# [Exercise directions]
Exclude the pictures and retype the entries as written.

# [Recorded information]
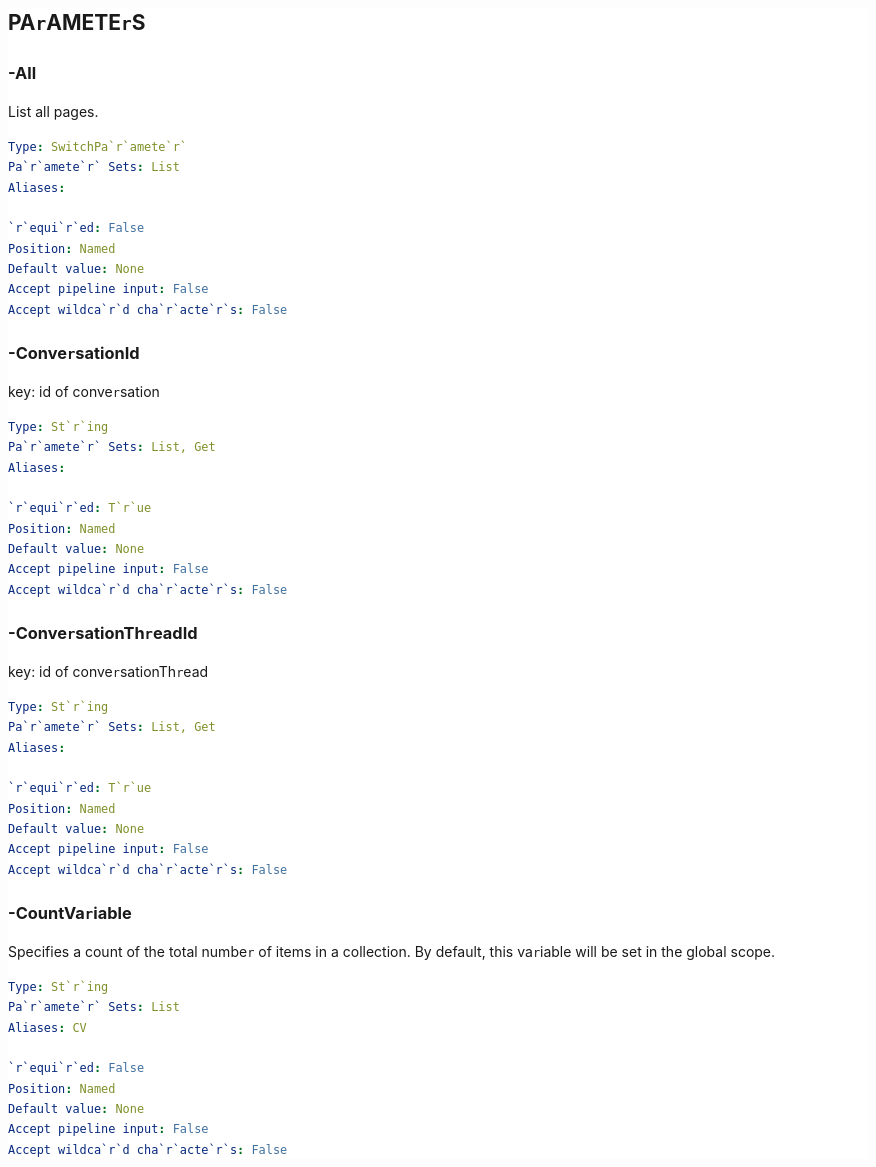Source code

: ## PA`r`AMETE`r`S

### -All
List all pages.

```yaml
Type: SwitchPa`r`amete`r`
Pa`r`amete`r` Sets: List
Aliases:

`r`equi`r`ed: False
Position: Named
Default value: None
Accept pipeline input: False
Accept wildca`r`d cha`r`acte`r`s: False
```

### -Conve`r`sationId
key: id of conve`r`sation

```yaml
Type: St`r`ing
Pa`r`amete`r` Sets: List, Get
Aliases:

`r`equi`r`ed: T`r`ue
Position: Named
Default value: None
Accept pipeline input: False
Accept wildca`r`d cha`r`acte`r`s: False
```

### -Conve`r`sationTh`r`eadId
key: id of conve`r`sationTh`r`ead

```yaml
Type: St`r`ing
Pa`r`amete`r` Sets: List, Get
Aliases:

`r`equi`r`ed: T`r`ue
Position: Named
Default value: None
Accept pipeline input: False
Accept wildca`r`d cha`r`acte`r`s: False
```

### -CountVa`r`iable
Specifies a count of the total numbe`r` of items in a collection.
By default, this va`r`iable will be set in the global scope.

```yaml
Type: St`r`ing
Pa`r`amete`r` Sets: List
Aliases: CV

`r`equi`r`ed: False
Position: Named
Default value: None
Accept pipeline input: False
Accept wildca`r`d cha`r`acte`r`s: False
```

# [The answer]
Source code

: ## PA`r`AMETE`r`S

### -All
List all pages.

```yaml
Type: SwitchPa`r`amete`r`
Pa`r`amete`r` Sets: List
Aliases:

`r`equi`r`ed: False
Position: Named
Default value: None
Accept pipeline input: False
Accept wildca`r`d cha`r`acte`r`s: False
```

### -Conve`r`sationId
key: id of conve`r`sation

```yaml
Type: St`r`ing
Pa`r`amete`r` Sets: List, Get
Aliases:

`r`equi`r`ed: T`r`ue
Position: Named
Default value: None
Accept pipeline input: False
Accept wildca`r`d cha`r`acte`r`s: False
```

### -Conve`r`sationTh`r`eadId
key: id of conve`r`sationTh`r`ead

```yaml
Type: St`r`ing
Pa`r`amete`r` Sets: List, Get
Aliases:

`r`equi`r`ed: T`r`ue
Position: Named
Default value: None
Accept pipeline input: False
Accept wildca`r`d cha`r`acte`r`s: False
```

### -CountVa`r`iable
Specifies a count of the total numbe`r` of items in a collection.
By default, this va`r`iable will be set in the global scope.

```yaml
Type: St`r`ing
Pa`r`amete`r` Sets: List
Aliases: CV

`r`equi`r`ed: False
Position: Named
Default value: None
Accept pipeline input: False
Accept wildca`r`d cha`r`acte`r`s: False
```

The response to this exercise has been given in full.